Scope and Contents
This collection details the vast women’s labor movement in Central America (mostly concentrating on Nicaragua) in the 1990s and early 2000s as a part of Dr. Jennifer Bickham Mendez’s dissertation research. The collection includes newspaper clippings, secondary source articles, publications from various women’s labor organizations in Central America, personal field notes and contacts, along with many other materials pertaining to her research. Dr. Bickham Mendez’s research acquainted her with many women’s labor organizations, giving her an opportunity to explore the work being done in Nicaragua related to women’s working conditions and human rights. A majority of her research focused on zonas francas, specific areas within Nicaragua and other Central American countries that face inhumane working conditions in maquilas, or factories that export their manufactured goods to other countries.
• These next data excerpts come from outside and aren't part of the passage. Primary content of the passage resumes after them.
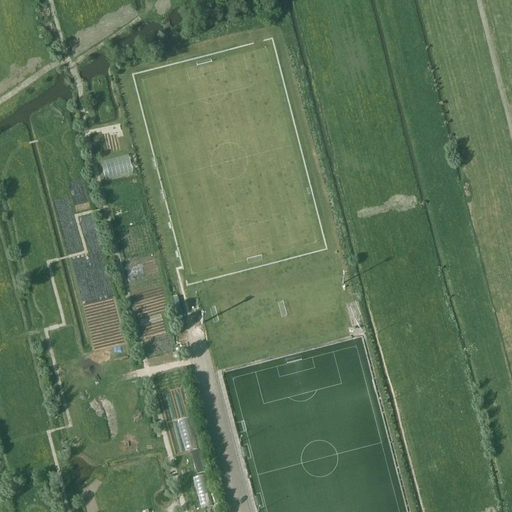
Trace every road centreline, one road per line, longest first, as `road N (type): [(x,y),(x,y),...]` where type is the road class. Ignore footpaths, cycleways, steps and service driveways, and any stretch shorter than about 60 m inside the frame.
road 1 (track): [(185,511),(51,0)]
road 2 (track): [(511,135),(477,0)]
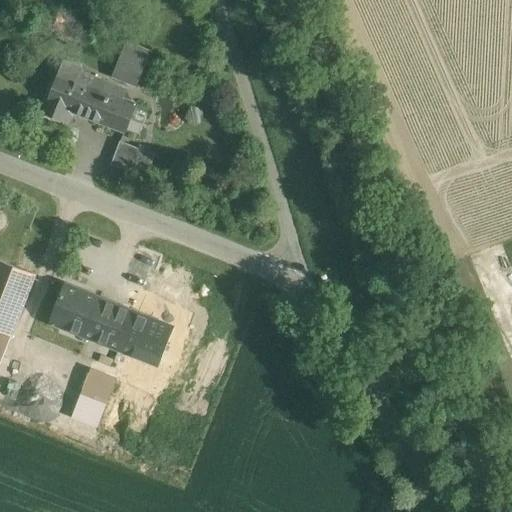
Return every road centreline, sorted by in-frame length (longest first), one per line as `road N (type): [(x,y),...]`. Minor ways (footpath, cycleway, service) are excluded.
road 1 (unclassified): [(283,276),(0,164)]
road 2 (unclassified): [(447,511),(317,304),(283,276)]
road 3 (unclassified): [(283,276),(289,233),(216,0)]
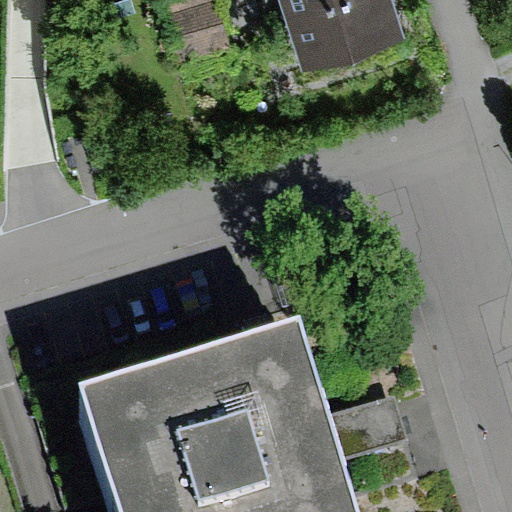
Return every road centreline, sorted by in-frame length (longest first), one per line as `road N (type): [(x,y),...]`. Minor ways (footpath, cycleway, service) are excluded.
road 1 (residential): [(0,271),(335,170),(383,165),(423,175)]
road 2 (residential): [(423,175),(463,140),(476,111),(448,0)]
road 3 (residential): [(423,175),(461,210),(507,329)]
road 4 (residential): [(511,498),(499,457),(507,329)]
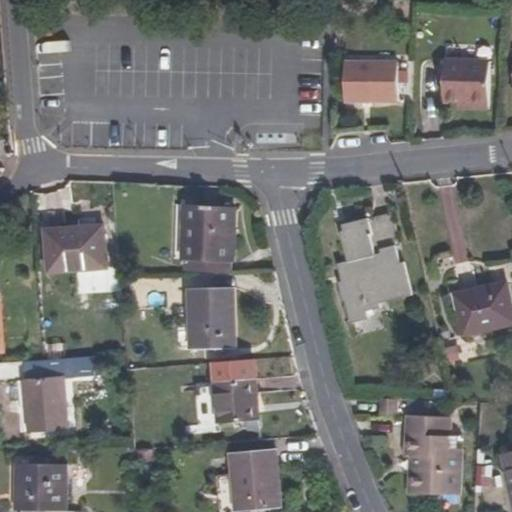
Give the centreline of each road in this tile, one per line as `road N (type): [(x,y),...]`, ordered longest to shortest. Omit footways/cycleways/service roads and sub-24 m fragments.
road 1 (residential): [(274,173),(313,350),(374,511)]
road 2 (residential): [(274,173),(35,171)]
road 3 (residential): [(511,154),(274,173)]
road 4 (residential): [(35,171),(14,0)]
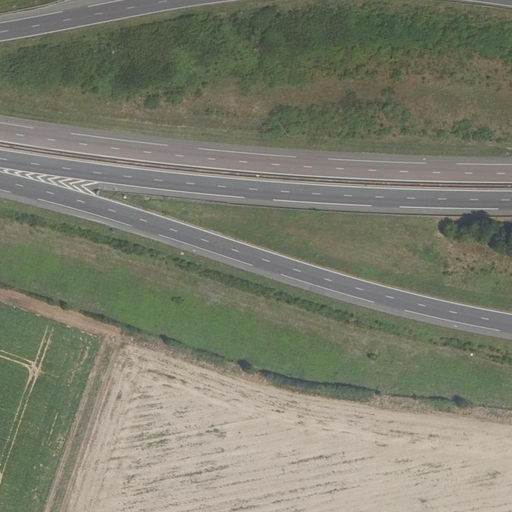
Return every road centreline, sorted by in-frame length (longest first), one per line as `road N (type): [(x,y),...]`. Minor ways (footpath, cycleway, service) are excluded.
road 1 (motorway): [(0,179),(302,273),(511,324)]
road 2 (motorway): [(0,159),(272,192),(511,200)]
road 3 (motorway): [(511,172),(289,164),(0,131)]
road 4 (motorway): [(172,0),(0,31)]
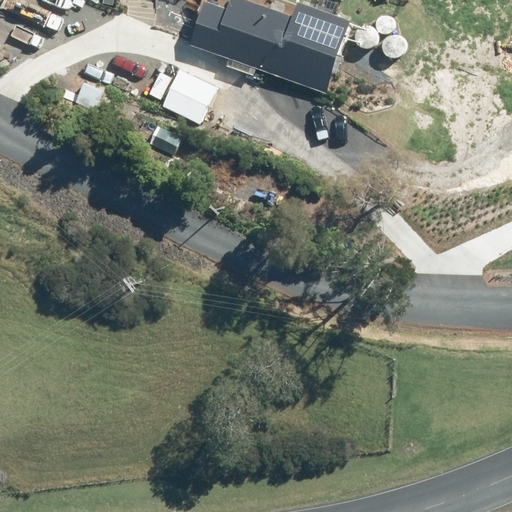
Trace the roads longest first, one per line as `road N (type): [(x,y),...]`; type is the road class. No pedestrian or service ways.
road 1 (unclassified): [(0,103),(255,261),(371,299),(511,307)]
road 2 (track): [(0,85),(32,62),(89,43),(181,50),(309,141),(419,254),(441,303)]
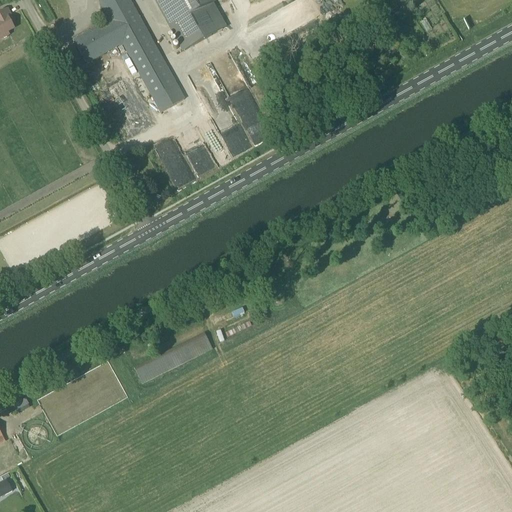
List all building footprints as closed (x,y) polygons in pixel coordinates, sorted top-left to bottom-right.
[(161,113),(170,108),(184,101),(128,0),(98,0),(110,21),(73,41),(86,64),(123,44),(161,113)] [(155,0),(184,51),(223,30),(209,6),(220,0),(155,0)] [(410,0),(393,0),(399,8),(411,1),(410,0)] [(0,41),(7,38),(7,36),(9,35),(7,33),(14,29),(10,21),(13,20),(7,10),(0,13),(0,41)] [(235,62),(216,71),(243,129),(262,120),(235,62)] [(233,118),(216,127),(231,156),(248,147),(233,118)] [(216,168),(197,132),(178,142),(196,178),(216,168)] [(228,336),(251,327),(249,322),(226,331),(228,336)] [(136,372),(142,385),(211,351),(205,338),(136,372)] [(17,412),(28,406),(25,401),(15,407),(17,412)]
As the collection progresses, Dr. Bickham Mendez contributed material related to the feminist movement in Nicaragua, including various pamphlets and brochures that discuss various feminist topics such as domestic violence, reproductive health rights, and machismo/toxic masculinity. The collection concentrates on specific women’s right organizations that organize around establishing better working conditions for women in these maquilas as well as the national and international responses that resulted from these organizations.
Language of Materials
Conditions Governing Access
Collection is open to all researchers. Manuscript collections and archival records may contain materials with sensitive or confidential information that is protected under federal or state right to privacy laws and regulations, such as the Virginia Public Records Act (Code of Virginia. § 42.1-76-91); and the Virginia Freedom of Information Act (Code of Virginia § 2.2-3705.5). Confidential material may include, but is not limited to, educational, medical, and personnel records. If sensitive material is found in this collection, please contact a staff member immediately. The disclosure of personally identifiable information pertaining to a living individual may have legal consequences for which the College of William and Mary assumes no responsibility.
Conditions Governing Use
Before publishing quotations or excerpts from any materials, permission must be obtained from the Curator of Manuscripts and Rare Books, and the holder of the copyright, if not Swem Library.
Biographical / Historical
Dr. Jennifer Bickham Mendez compiled this collection while writing her History dissertation at the University of California, Davis. She spent significant time in Central America, especially Nicaragua, in order to conduct her research on women’s labor movements throughout the 1990s and early 2000s. Her dissertation research would be published in her first book, From the Revolution to the Maquiladoras: Gender, Labor and Globalization in Nicaragua, in 2005. Since then, her work has focused on questions of Latino identity, immigration, social and labor movements, and border studies. Dr. Bickham Mendez arrived at William and Mary in 1999 as an Assistant Professor and has held various leadership positions within the university since. Currently, Dr. Bickham Mendez serves as a Professor of Sociology and Director of the Global Studies Program at William & Mary.